Il bancario arrestato per usura ed estorsione nell’operazione “Senza tregua” potrà lasciare il carcere Mammagialla.
Il tribunale del Riesame lo ha scarcerato oggi, dopo l’udienza per discutere i ricorsi contro l’ordinanza del gip di Viterbo, che aveva spedito in cella il funzionario di banca.
“Possiamo ritenerci soddisfatti – afferma l’avvocato Massimo Boni -. Non ho ancora letto le motivazioni, ma evidentemente il Riesame non può avere ignorato l’esito delle indagini difensive, che dimostrano un’attendibilità solo parziale delle sedicenti vittime”.
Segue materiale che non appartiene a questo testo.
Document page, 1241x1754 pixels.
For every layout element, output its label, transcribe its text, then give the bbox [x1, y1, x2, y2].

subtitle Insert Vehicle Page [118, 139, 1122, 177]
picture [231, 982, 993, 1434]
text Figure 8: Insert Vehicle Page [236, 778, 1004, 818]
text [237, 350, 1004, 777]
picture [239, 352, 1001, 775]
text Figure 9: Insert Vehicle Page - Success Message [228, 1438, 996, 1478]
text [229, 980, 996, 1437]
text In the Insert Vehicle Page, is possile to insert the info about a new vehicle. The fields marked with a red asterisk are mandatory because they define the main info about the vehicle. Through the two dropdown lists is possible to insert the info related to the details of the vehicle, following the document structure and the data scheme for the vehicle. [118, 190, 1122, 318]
La difesa di Pasquini ha portato l’esempio dei presunti 7mila euro versati al suo assistito. “Innanzitutto non ci risulta che siano 7mila euro, ma 5mila – continua il legale -. Inoltre, da documenti e testimonianze, emerge che l’imprenditore in questione aveva chiesto un prestito a Pasquini, che glielo aveva concesso tramite regolare assegno circolare. Nessun interesse usurario. Nessun pagamento di Pasquini per la sua intermediazione con Califano. All’imprenditore quella somma serviva per scongiurare lo sfratto dal locale che ospitava la sua attività commerciale. Dopo poco restituì i soldi a Pasquini in contanti”.
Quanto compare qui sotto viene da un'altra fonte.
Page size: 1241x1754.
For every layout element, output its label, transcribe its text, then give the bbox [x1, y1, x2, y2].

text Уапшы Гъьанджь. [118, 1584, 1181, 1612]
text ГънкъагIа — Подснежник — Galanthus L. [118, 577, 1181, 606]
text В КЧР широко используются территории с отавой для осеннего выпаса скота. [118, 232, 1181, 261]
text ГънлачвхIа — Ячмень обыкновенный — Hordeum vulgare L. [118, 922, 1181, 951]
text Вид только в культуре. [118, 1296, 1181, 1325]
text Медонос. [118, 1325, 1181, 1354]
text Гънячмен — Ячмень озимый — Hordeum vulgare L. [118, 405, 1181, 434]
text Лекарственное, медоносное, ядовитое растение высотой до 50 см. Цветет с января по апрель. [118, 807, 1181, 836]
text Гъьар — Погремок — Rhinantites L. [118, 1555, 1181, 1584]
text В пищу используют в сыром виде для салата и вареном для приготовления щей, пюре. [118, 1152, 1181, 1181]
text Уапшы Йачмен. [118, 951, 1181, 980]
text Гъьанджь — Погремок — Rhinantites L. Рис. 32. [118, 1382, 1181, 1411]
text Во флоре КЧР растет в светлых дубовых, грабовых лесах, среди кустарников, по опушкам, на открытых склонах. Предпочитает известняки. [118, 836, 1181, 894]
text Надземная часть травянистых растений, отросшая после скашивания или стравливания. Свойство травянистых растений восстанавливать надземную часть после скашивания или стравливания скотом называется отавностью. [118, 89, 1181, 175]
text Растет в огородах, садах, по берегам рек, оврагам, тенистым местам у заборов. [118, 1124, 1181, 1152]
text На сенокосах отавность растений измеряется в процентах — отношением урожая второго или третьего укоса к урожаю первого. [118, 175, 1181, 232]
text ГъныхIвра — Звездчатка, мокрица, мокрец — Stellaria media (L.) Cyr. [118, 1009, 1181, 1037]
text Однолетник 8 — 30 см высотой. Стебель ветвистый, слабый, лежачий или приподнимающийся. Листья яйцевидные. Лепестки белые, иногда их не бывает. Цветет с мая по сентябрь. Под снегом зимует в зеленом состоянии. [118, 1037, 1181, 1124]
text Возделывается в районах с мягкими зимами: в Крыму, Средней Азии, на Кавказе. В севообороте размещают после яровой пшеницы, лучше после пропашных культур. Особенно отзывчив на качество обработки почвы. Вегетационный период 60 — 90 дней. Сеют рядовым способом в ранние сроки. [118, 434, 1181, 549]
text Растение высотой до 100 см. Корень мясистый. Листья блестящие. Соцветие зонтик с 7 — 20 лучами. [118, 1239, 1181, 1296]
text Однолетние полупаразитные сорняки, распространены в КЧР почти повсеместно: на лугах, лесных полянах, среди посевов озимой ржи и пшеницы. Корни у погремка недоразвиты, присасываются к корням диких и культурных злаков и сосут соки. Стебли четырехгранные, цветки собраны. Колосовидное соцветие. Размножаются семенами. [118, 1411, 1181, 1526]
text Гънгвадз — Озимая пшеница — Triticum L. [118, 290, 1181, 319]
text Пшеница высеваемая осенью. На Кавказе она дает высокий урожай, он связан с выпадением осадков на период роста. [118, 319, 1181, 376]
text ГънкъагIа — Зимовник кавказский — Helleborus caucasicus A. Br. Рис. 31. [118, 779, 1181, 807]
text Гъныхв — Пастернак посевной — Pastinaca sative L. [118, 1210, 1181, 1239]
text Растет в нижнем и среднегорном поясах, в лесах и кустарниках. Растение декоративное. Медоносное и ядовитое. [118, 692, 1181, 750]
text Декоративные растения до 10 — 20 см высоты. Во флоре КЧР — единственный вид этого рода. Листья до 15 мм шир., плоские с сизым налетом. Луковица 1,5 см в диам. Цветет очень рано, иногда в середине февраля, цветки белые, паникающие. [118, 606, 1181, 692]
Il funzionario di banca era indagato almeno dai primi di marzo. Inizialmente fu denunciato a piede libero. Nel suo primo blitz dell’8 marzo, la squadra mobile di Fabio Zampaglione arrestò solo il 52enne viterbese Daniele Califano, immobiliarista pregiudicato.
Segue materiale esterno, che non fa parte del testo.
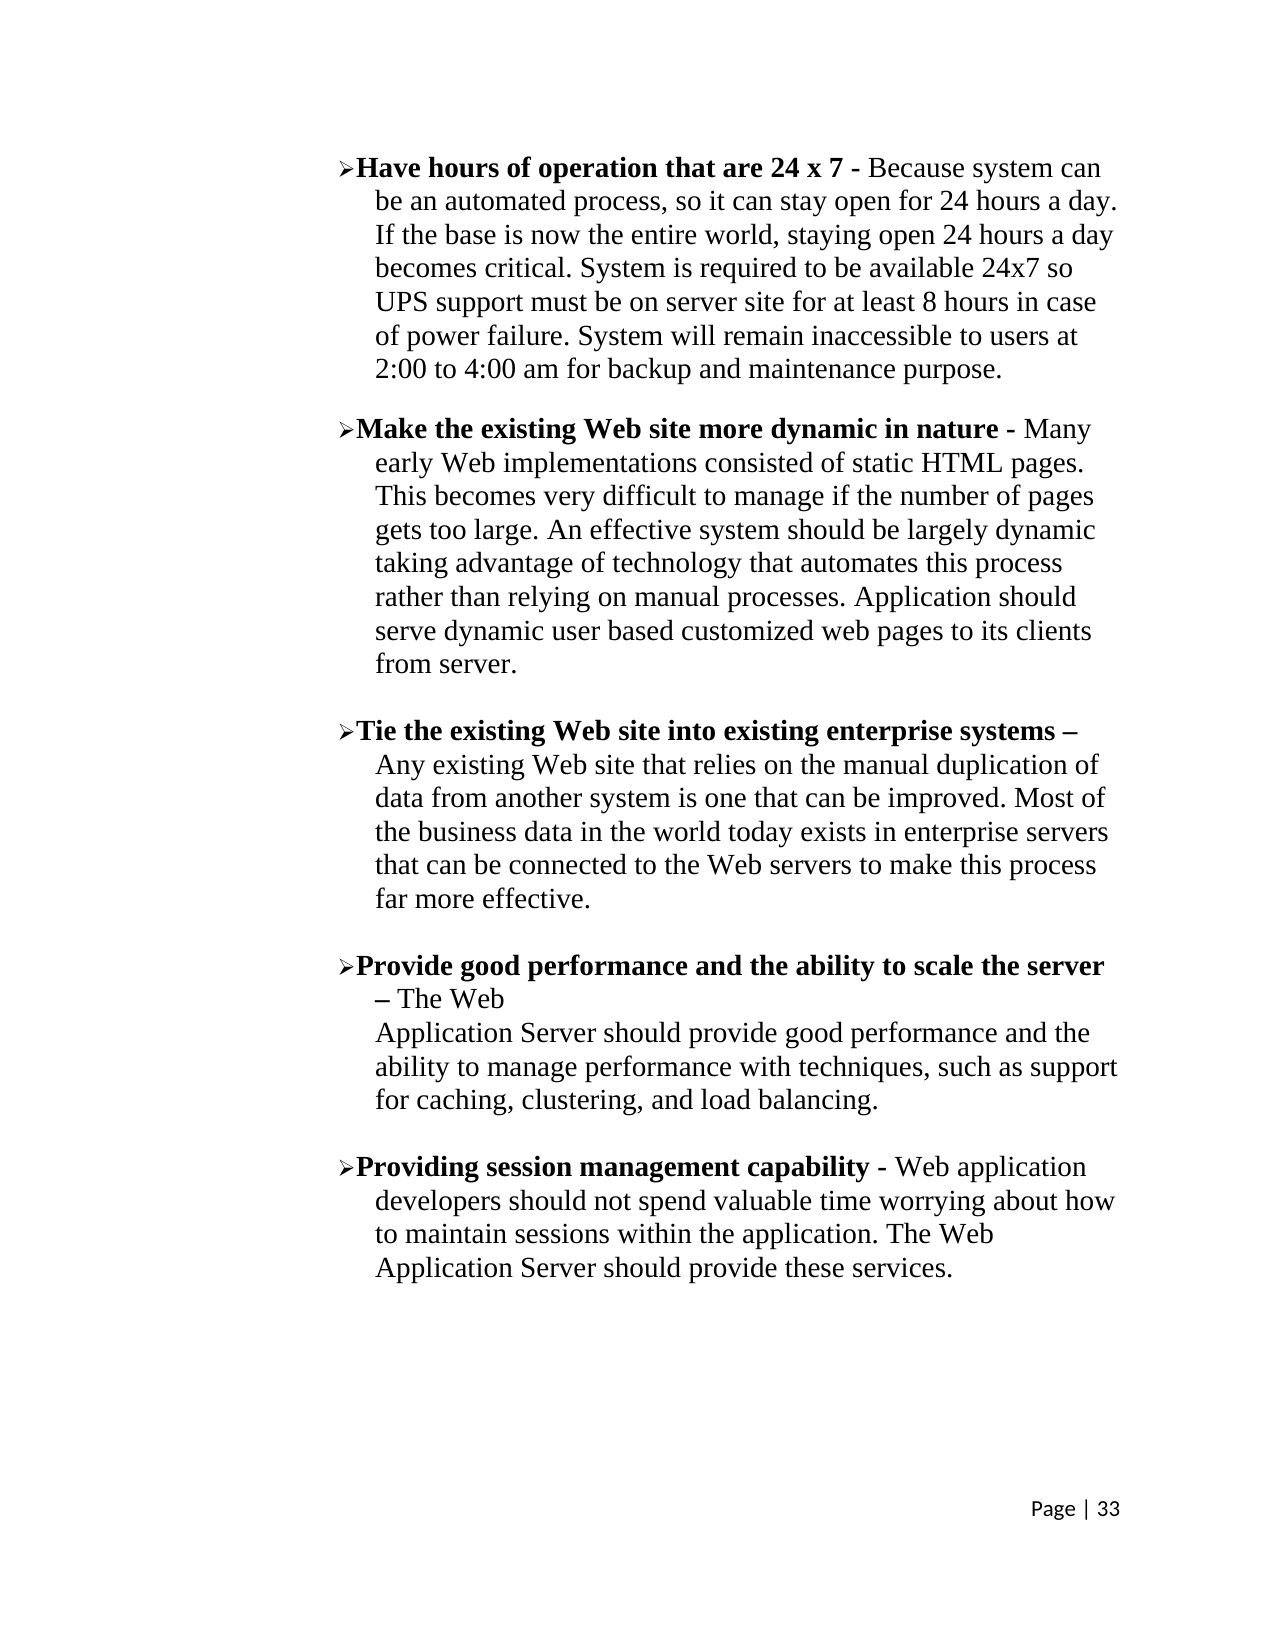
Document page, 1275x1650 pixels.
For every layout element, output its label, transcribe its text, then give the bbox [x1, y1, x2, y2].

list Tie the existing Web site into existing enterprise systems – Any existing Web site that relies on the manual duplication of data from another system is one that can be improved. Most of the business data in the world today exists in enterprise servers that can be connected to the Web servers to make this process far more effective. [337, 713, 1125, 914]
list Providing session management capability - Web application developers should not spend valuable time worrying about how to maintain sessions within the application. The Web Application Server should provide these services. [337, 1149, 1125, 1283]
list Make the existing Web site more dynamic in nature - Many early Web implementations consisted of static HTML pages. This becomes very difficult to manage if the number of pages gets too large. An effective system should be largely dynamic taking advantage of technology that automates this process rather than relying on manual processes. Application should serve dynamic user based customized web pages to its clients from server. [337, 411, 1125, 680]
text Application Server should provide good performance and the ability to manage performance with techniques, such as support for caching, clustering, and load balancing. [375, 1015, 1125, 1116]
list Have hours of operation that are 24 x 7 - Because system can be an automated process, so it can stay open for 24 hours a day. If the base is now the entire world, staying open 24 hours a day becomes critical. System is required to be available 24x7 so UPS support must be on server site for at least 8 hours in case of power failure. System will remain inaccessible to users at 2:00 to 4:00 am for backup and maintenance purpose. [337, 150, 1125, 385]
list Provide good performance and the ability to scale the server – The Web [337, 948, 1125, 1015]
La seconda ordinanza di custodia cautelare gli è stata notificata a giugno direttamente in carcere e da lì, per ora, Califano non si muove. L’esito del nuovo Riesame era quasi scontato: su Califano non pende solo la seconda ordinanza, ma anche la prima di marzo.
Il suo avvocato Roberto Massatani ha impugnato tutto l’impugnabile. Solo per il primo arresto, per due volte ha fatto istanza di scarcerazione. Per due volte si è sentito dire no dal gip e dal Riesame. Per due volte ha fatto ricorso. Un’udienza è fissata al 22 luglio. Per l’altra, in Cassazione, l’attesa è ancora lunga.